### Task details
Only lines with the string "None" are wanted. Pull them out of the data.

### Extracted material
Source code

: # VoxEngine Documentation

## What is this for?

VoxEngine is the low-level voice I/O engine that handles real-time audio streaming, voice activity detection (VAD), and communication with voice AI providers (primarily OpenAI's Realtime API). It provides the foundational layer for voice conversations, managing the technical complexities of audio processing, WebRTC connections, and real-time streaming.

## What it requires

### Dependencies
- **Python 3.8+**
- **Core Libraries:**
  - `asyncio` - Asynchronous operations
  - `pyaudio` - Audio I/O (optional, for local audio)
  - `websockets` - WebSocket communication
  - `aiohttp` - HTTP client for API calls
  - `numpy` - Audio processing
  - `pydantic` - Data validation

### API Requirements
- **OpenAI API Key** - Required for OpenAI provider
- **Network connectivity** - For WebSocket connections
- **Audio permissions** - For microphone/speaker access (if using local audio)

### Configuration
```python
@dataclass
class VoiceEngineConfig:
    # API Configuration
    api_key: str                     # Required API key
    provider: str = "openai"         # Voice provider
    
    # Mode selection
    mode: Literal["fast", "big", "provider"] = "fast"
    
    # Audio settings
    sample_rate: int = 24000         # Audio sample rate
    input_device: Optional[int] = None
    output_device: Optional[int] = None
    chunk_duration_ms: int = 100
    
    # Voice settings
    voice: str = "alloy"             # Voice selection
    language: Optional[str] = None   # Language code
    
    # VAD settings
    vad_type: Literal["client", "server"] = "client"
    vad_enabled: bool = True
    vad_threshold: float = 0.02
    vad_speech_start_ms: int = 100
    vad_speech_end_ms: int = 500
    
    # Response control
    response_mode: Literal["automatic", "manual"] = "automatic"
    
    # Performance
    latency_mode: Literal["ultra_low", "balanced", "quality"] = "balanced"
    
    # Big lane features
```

### Output for this exercise
    input_device: Optional[int] = None
    output_device: Optional[int] = None
    language: Optional[str] = None   # Language code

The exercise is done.